Pre-Algebra is the introduction of abstract and algebraic thought to the mathematical education. The focus moves from learning mathematical techniques (such as addition, subtraction, multiplication, division, distributive property, exponents, etc.) to learning how and when to apply the different techniques students have previously learned. This prepares them for the abstract nature of algebra and the rest of mathematics.

The class begins with solving equations and inequalities, predominantly with whole numbers. This allows students to grow comfortable with the rules and steps required to solve increasingly complex equations. Once they are comfortable with that, fractions are introduced, including ratios, proportions and percents, all while working within the framework of solving equations. After that, the focus moves to linear equations (with two variables), where they learn to work with two variable equations. The class concludes with an introduction to concepts in geometry and trigonometry.

Algebra 1 focuses on the development of algebraic skills and concepts necessary for students to be successful in higher-level mathematics courses.
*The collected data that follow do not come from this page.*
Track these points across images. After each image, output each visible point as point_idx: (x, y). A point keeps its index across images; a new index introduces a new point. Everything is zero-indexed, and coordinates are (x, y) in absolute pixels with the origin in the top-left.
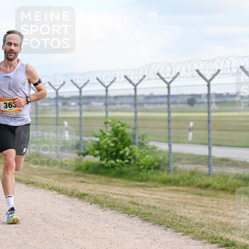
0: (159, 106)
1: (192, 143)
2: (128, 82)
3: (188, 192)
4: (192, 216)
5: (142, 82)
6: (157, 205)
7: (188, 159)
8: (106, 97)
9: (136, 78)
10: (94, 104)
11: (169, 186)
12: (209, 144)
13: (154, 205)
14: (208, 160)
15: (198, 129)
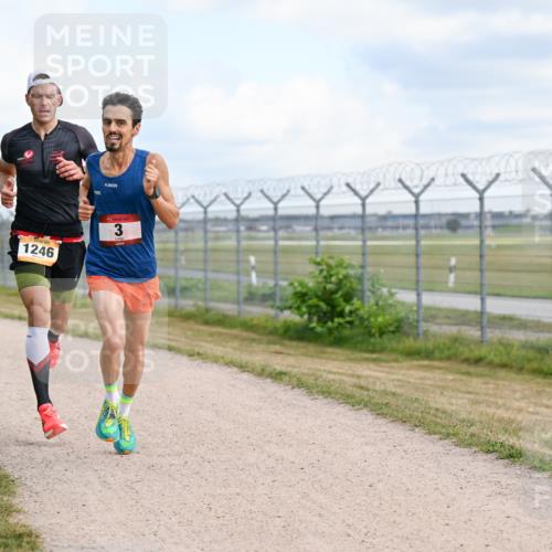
0: (401, 231)
1: (455, 291)
2: (351, 193)
3: (448, 370)
4: (454, 408)
5: (375, 193)
6: (399, 391)
7: (448, 317)
8: (317, 217)
9: (365, 187)
10: (298, 228)
11: (417, 360)
12: (481, 292)
13: (393, 390)
14: (480, 319)
15: (464, 269)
Students also learn how to apply these skills in a wide range of problem solving situations. The concepts of relations and functions are explored in detail throughout the course, as is the use of graphing (both by hand and using a graphing calculator) to find solution sets. In addition we participate in two national competitions: AMC-8 and Math Olympiad.
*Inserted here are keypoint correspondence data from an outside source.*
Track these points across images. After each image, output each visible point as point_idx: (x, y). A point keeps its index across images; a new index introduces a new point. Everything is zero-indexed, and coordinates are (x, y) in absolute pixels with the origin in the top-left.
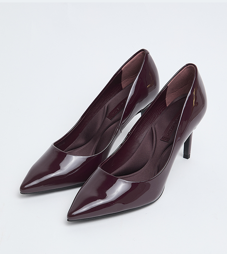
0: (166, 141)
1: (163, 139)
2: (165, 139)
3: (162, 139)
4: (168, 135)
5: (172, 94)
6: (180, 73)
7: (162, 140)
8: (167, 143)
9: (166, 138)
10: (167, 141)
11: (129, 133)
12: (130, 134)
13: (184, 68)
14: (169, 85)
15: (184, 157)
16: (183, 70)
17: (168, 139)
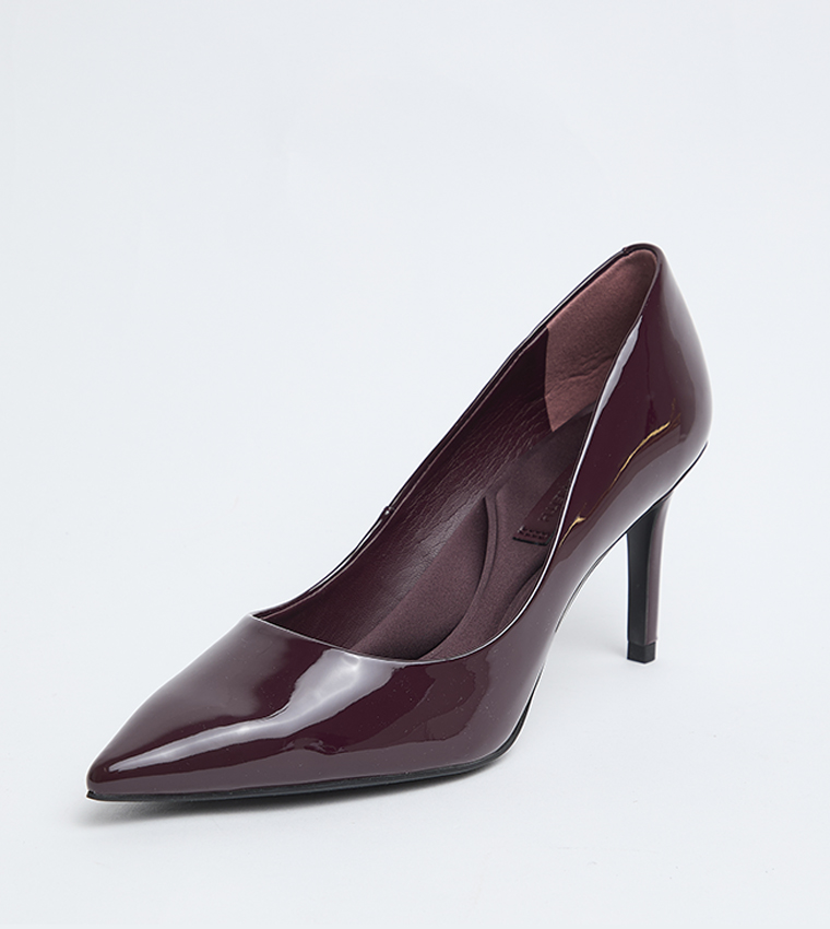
0: (536, 540)
1: (527, 535)
2: (534, 536)
3: (522, 537)
4: (546, 520)
5: (574, 383)
6: (596, 280)
7: (519, 540)
8: (541, 548)
9: (538, 532)
10: (541, 541)
11: (387, 508)
12: (391, 512)
13: (616, 264)
14: (553, 327)
15: (629, 658)
16: (608, 271)
17: (544, 534)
The class begins by reviewing and expanding on skills taught in pre-algebra skills needed to solve basic and complex equations and inequalities involving one variable. Ratios, proportions, and percents are also reviewed along with their corresponding applications. We then move on to cover linear equations and inequalities in depth, along with systems of equations and inequalities. Next we go into polynomials, factoring and quadratic functions. We finish the year with an introduction to rational functions.

Guided by the essential questions, “What is proof and what makes a good proof?” students explore geometry using inductive and deductive methods. This course includes a substantial amount of writing and is supplemented with problems from the Drexel Math Forum’s Problem of the Week (POW). Students are expected to solve problems at the board in front of the class and develop confidence doing so. Students also participate in the annual Mathematical Association of America’s AMC-8 math competition. The text used is *Discovering Geometry* by Michael Serra. Students maintain a portfolio of conjectures and POW reports. Roughly a month is dedicated to a review of topics from Algebra I, extending the treatment to a more advanced level. For that part of the course, students use the text *Intermediate Algebra* by Lial, Hornsby and McGinnis.